(Extracted data entries)

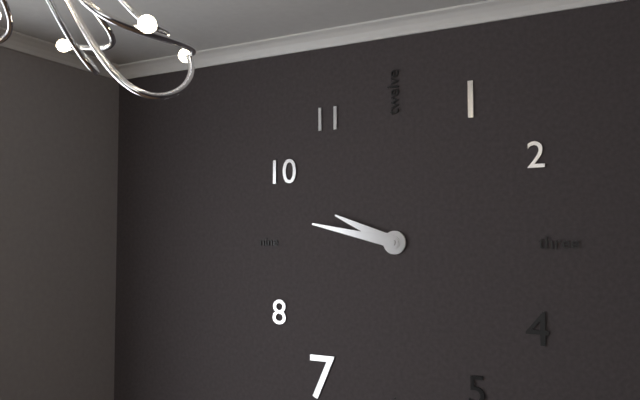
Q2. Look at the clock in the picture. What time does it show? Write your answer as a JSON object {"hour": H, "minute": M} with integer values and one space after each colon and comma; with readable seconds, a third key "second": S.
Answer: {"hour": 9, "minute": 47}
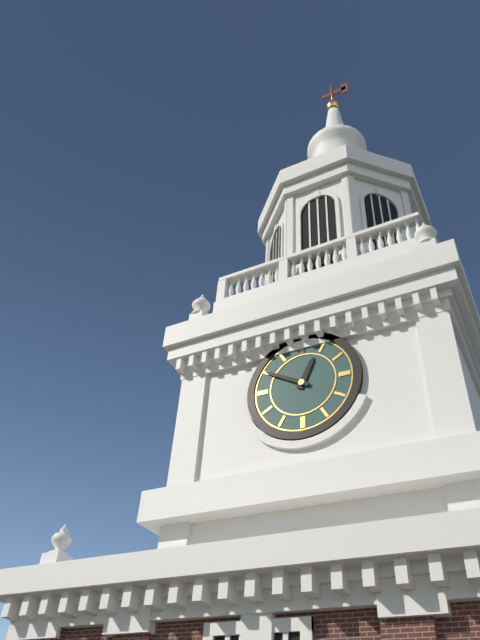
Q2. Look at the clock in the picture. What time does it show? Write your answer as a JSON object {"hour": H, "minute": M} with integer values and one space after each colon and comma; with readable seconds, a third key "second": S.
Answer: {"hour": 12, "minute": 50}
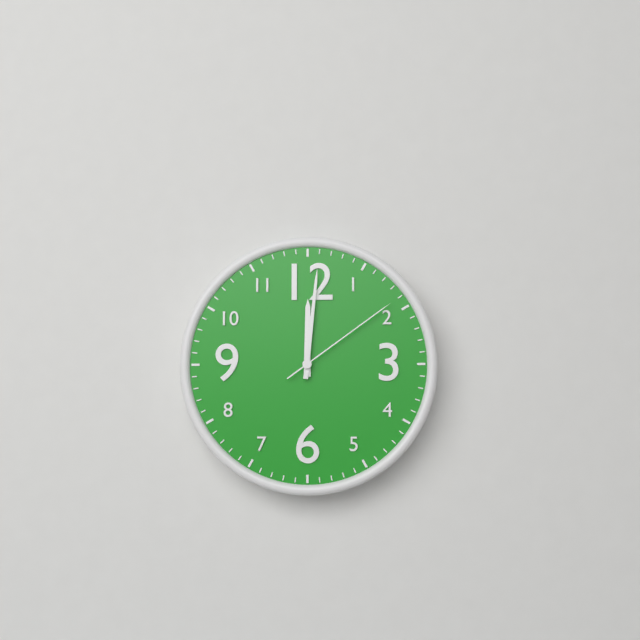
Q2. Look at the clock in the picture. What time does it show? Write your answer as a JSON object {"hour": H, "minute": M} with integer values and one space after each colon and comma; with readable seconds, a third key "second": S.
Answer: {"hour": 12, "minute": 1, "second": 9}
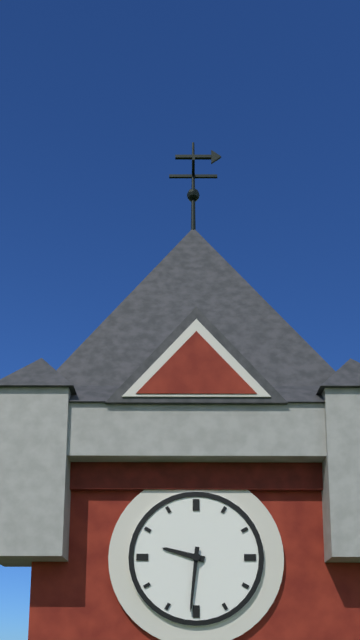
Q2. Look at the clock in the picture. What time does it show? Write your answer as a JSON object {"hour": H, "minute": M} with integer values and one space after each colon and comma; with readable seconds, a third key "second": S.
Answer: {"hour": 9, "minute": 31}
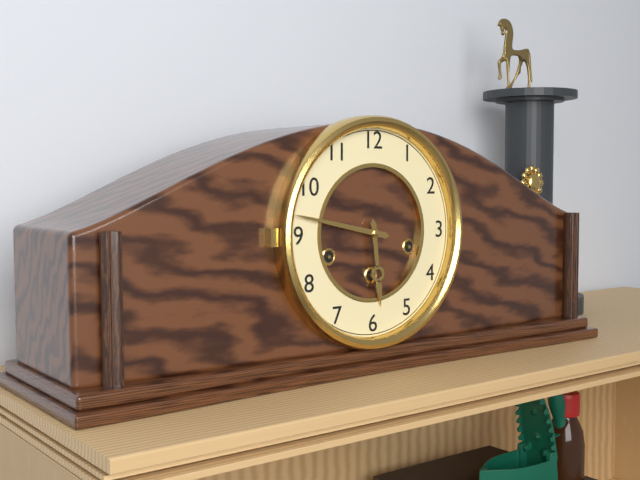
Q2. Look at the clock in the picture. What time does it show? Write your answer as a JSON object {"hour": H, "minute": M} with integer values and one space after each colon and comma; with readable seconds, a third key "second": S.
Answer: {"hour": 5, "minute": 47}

▸ **WORK TO BE COMPLETED**
Rewrite all of the rows above, replacing "integer values" with "whole-number values" and keeping everything else unchanged. Leave the pictures out of your answer.

▸ **TASK RESULT**
Q2. Look at the clock in the picture. What time does it show? Write your answer as a JSON object {"hour": H, "minute": M} with whole-number values and one space after each colon and comma; with readable seconds, a third key "second": S.
Answer: {"hour": 9, "minute": 47}
Q2. Look at the clock in the picture. What time does it show? Write your answer as a JSON object {"hour": H, "minute": M} with whole-number values and one space after each colon and comma; with readable seconds, a third key "second": S.
Answer: {"hour": 12, "minute": 50}
Q2. Look at the clock in the picture. What time does it show? Write your answer as a JSON object {"hour": H, "minute": M} with whole-number values and one space after each colon and comma; with readable seconds, a third key "second": S.
Answer: {"hour": 12, "minute": 1, "second": 9}
Q2. Look at the clock in the picture. What time does it show? Write your answer as a JSON object {"hour": H, "minute": M} with whole-number values and one space after each colon and comma; with readable seconds, a third key "second": S.
Answer: {"hour": 9, "minute": 31}
Q2. Look at the clock in the picture. What time does it show? Write your answer as a JSON object {"hour": H, "minute": M} with whole-number values and one space after each colon and comma; with readable seconds, a third key "second": S.
Answer: {"hour": 5, "minute": 47}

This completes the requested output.